1. Field of the Invention
The present invention relates generally to the measurement of nuclear radiation using scintillation counters and, more particularly, to a method and apparatus for inhibiting radiation measurement during periods of excessive background radioactivity.
2. Description of the Prior Art
Scintillation counting techniques have been widely adopted to measure the activity of materials containing radionuclides. A scintillation counter typically comprises a scintillator and a photomultiplier tube. When radioactive disintegrations of the radionuclide of interest interact with the scintillator, light flashes (scintillations) are produced. The scintillations are detected by the photomultiplier tube and converted into electrical pulses having pulse heights corresponding to the energy of the scintillation being detected. A scaler counts the pulses to provide a measure of the radioactivity.
The most commonly used radionuclides, particularly in clinical and diagnostic procedures such as radioimmunoassay (RIA), are radionuclides which emit beta or gamma radiation. Counters for gamma radiation typically employ a scintillator crystal such as thallium-activated sodium iodide. Counters for beta radiation, on the other hand, are increasingly incorporating liquid scintillation techniques. In a liquid scintillation counter, a radionuclide-containing sample and a scintillator solute (e.g. p-Terphenyl) are disposed within a liquid solvent (e.g. p-Xylene). It is theorized that most of the kinetic energy from the nuclear disintegrations of the sample is absorbed by the solvent and then transferred to the solute which emits photons as visible light flashes or scintillations.
In any scintillation counter, it is essential to distinguish legitimate pulses produced by a sample or source being measured from background or noise pulses produced by other sources.

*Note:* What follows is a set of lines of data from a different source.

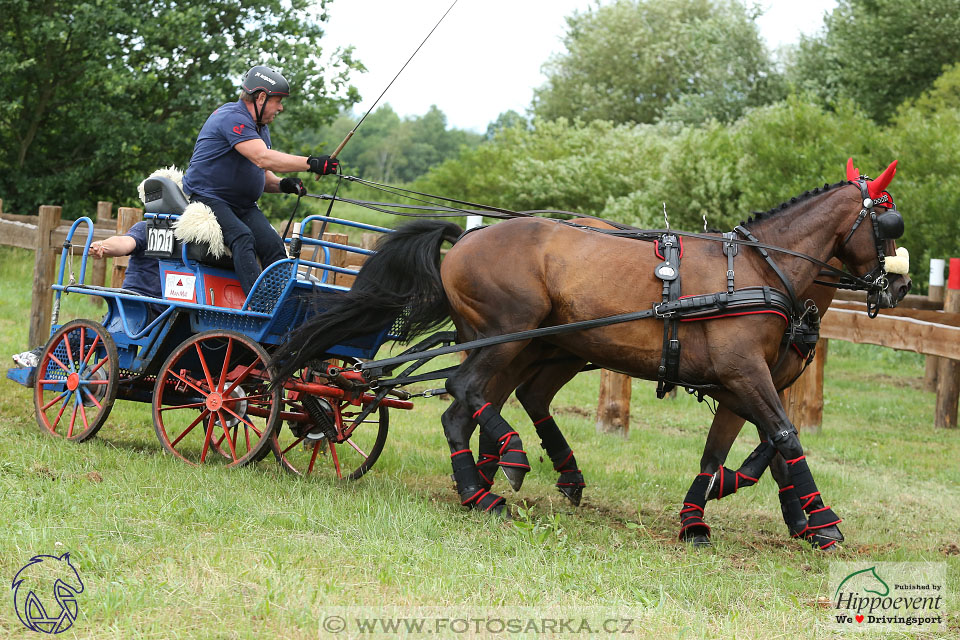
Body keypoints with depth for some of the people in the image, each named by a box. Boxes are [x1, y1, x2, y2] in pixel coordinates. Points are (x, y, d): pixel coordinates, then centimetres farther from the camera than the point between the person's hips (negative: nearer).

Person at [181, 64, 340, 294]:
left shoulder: (261, 127, 17)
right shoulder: (233, 118, -17)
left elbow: (262, 174, 21)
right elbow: (262, 158, -30)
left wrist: (281, 185, -3)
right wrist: (311, 163, -35)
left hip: (244, 206, 9)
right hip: (207, 198, -9)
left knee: (273, 245, -15)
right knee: (243, 238, -33)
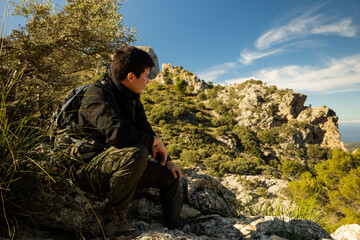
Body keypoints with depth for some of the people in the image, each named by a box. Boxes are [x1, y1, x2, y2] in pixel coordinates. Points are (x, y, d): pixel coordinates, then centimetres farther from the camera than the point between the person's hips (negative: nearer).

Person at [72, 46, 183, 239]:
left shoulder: (131, 97, 7)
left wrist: (167, 160, 2)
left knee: (170, 175, 1)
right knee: (137, 153, -37)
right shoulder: (98, 93, -20)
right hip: (90, 168, -8)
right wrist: (153, 141, -21)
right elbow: (116, 133, -36)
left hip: (118, 165, 8)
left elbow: (145, 131, 11)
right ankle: (113, 215, -13)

Background radiation or noise results from a variety of sources including: (1) thermal emission within the photomultiplier tubes, (2) radioactive disintegrations from the materials of which the scintillation counter is constructed, and (3) cosmic energy surges which impinge on the counter. It should be noted at this point that samples may be typically counted for a period ranging from a small fraction of a minute up to several hours. Depending on the nature of the sample, the count rate may vary from less than 10 counts per minute (cpm) to many thousands of counts per minute. It is evident that for low count rates, even a small number of background counts can substantially alter the total pulse count and thus introduce major inaccuracies in the resulting measurements.
In view of the above, considerable effort has been expended to reduce the effect of background radiation in scintillation counters. In one approach, coincidence counters have been developed in which a scintillation must be coincidentally detected by two photomultiplier tubes to be counted. In another approach, the samples being measured have been surrounded by heavy shielding material, usually lead, to shield the sample from outside radiation. Other techniques have been devised to measure or approximate the background pulses introduced by the electronics of the measuring system and to subtract this background value from each resulting measurement.

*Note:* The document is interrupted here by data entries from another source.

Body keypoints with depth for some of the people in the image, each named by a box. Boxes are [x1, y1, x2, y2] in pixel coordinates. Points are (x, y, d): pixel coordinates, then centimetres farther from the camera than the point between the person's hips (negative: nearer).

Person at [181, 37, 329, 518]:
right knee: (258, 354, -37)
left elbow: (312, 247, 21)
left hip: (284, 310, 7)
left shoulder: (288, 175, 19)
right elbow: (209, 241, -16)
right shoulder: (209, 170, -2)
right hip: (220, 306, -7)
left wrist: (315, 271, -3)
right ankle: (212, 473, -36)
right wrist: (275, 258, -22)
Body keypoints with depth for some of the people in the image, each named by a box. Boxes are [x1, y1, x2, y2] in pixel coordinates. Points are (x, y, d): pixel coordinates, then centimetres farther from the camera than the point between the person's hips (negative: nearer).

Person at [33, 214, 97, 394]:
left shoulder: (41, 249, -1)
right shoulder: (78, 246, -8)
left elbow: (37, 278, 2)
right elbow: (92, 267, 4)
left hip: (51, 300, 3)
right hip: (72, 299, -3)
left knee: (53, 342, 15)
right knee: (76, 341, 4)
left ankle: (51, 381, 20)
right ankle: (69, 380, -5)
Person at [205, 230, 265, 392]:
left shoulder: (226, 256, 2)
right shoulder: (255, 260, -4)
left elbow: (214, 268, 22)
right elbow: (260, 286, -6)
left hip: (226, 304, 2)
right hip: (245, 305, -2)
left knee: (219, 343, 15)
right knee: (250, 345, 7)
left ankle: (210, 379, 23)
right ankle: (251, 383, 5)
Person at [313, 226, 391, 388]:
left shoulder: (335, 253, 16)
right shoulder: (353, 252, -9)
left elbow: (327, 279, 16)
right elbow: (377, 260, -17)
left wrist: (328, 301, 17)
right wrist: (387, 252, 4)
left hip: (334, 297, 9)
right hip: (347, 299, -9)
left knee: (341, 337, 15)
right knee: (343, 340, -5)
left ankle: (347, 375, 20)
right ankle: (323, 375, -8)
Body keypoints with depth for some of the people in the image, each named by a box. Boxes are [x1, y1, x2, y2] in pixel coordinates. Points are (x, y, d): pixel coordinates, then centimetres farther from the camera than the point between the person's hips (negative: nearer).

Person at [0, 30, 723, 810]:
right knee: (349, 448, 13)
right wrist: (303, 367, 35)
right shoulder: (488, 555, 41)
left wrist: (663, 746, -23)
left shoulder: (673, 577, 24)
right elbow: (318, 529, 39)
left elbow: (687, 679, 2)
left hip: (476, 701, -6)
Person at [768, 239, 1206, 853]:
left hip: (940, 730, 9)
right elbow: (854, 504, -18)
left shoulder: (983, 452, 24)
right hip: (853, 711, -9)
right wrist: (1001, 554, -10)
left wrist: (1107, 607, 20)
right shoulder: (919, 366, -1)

However, the above advances have not been completely successful in eliminating the inaccuracies introduced by overloading energy surges produced by cosmic or other sources of noise. Such overloading surges typically comprise a large energy pulse followed by a string of smaller satellite pulses. Typically, the large pulse greatly exceeds the energy range being detected by the instrument. However, the satellite pulses typically have pulse heights which fall within the energy range or window of legitimate pulses from the sample being measured. Moreover, the satellite pulses are high frequency pulses, and thus the chance rate of coincidence between the satellite pulses is many times higher than that between random noise pulses. As a result, coincident counters do not successfully discriminate against the satellite pulses. Even with heavy shielding, the sample cannot be completely isolated from the effects of cosmic energy surges. Moreover, cosmic energy surges are random in nature and may occur from several times a minute up to 60 times a minute or more. Because of this unpredictability, it is difficult to approximate an associated background count for subtraction from the actual count.

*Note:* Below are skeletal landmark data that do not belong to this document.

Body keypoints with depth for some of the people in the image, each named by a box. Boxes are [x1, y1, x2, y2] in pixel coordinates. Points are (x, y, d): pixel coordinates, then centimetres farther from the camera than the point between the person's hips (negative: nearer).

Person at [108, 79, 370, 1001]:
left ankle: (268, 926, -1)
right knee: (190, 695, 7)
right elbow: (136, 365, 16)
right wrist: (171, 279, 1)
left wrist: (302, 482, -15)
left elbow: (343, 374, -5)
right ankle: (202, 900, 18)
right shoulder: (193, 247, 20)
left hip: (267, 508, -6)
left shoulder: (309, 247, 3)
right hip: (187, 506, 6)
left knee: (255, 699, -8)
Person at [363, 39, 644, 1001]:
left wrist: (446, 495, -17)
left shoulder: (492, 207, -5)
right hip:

My U.S. Pat. No. 3,859,532, assigned to the assignee of the present invention, discloses one approach for reducing counting errors introduced by overloading radioactive disturbances. The apparatus in the patent detects the occurrence of an overloading energy surge and inhibits the measurement of radioactivity thereafter for a predetermined time interval, for example 1 millisecond, approximating the anticipated duration of the energy surge. Unfortunately, however, at high sample count rates, legitimate sample counts which occur during the inhibit interval are lost, thereby introducing inaccuracies into the measurement.